(Record extracts):
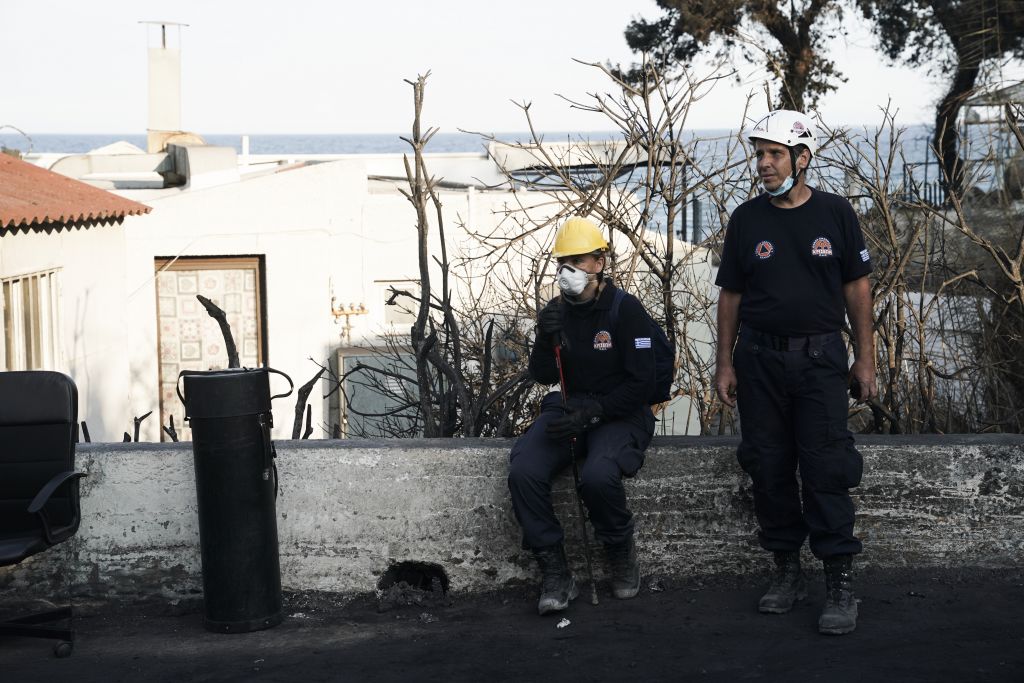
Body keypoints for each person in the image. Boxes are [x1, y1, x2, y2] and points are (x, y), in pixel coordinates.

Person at [713, 110, 877, 635]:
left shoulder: (836, 214)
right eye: (758, 153)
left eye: (774, 154)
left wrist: (866, 357)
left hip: (820, 360)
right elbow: (731, 295)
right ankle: (787, 571)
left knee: (827, 465)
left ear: (802, 159)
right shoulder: (746, 220)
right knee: (768, 465)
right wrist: (723, 362)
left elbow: (858, 288)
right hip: (758, 361)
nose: (762, 163)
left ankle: (839, 582)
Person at [508, 215, 657, 616]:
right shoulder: (557, 312)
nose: (568, 269)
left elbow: (646, 381)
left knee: (598, 475)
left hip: (619, 411)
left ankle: (620, 552)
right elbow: (543, 375)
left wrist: (596, 413)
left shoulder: (625, 311)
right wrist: (543, 336)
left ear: (599, 263)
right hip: (569, 405)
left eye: (579, 260)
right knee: (524, 470)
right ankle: (555, 570)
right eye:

(Task requirements):
Give the entries again without a single change, but with no pictures.

(Solution for this problem):
Body keypoints for each person in the image. Boxes are [x1, y1, x2, y2] and points are (x, y), in pixel coordinates.

Person at [713, 110, 877, 635]:
left shoulder: (836, 214)
right eye: (758, 153)
left eye: (774, 154)
left wrist: (866, 357)
left hip: (820, 360)
right elbow: (731, 295)
right ankle: (787, 571)
left knee: (827, 465)
left ear: (802, 159)
right shoulder: (746, 220)
right knee: (768, 465)
right wrist: (723, 362)
left elbow: (858, 288)
right hip: (758, 361)
nose: (762, 163)
left ankle: (839, 582)
Person at [508, 215, 657, 616]:
right shoulder: (557, 312)
nose: (568, 269)
left elbow: (646, 381)
left knee: (598, 475)
left hip: (619, 411)
left ankle: (620, 552)
right elbow: (543, 375)
left wrist: (596, 413)
left shoulder: (625, 311)
right wrist: (543, 336)
left ear: (599, 263)
right hip: (569, 405)
left eye: (579, 260)
right knee: (524, 470)
right ankle: (555, 570)
right eye:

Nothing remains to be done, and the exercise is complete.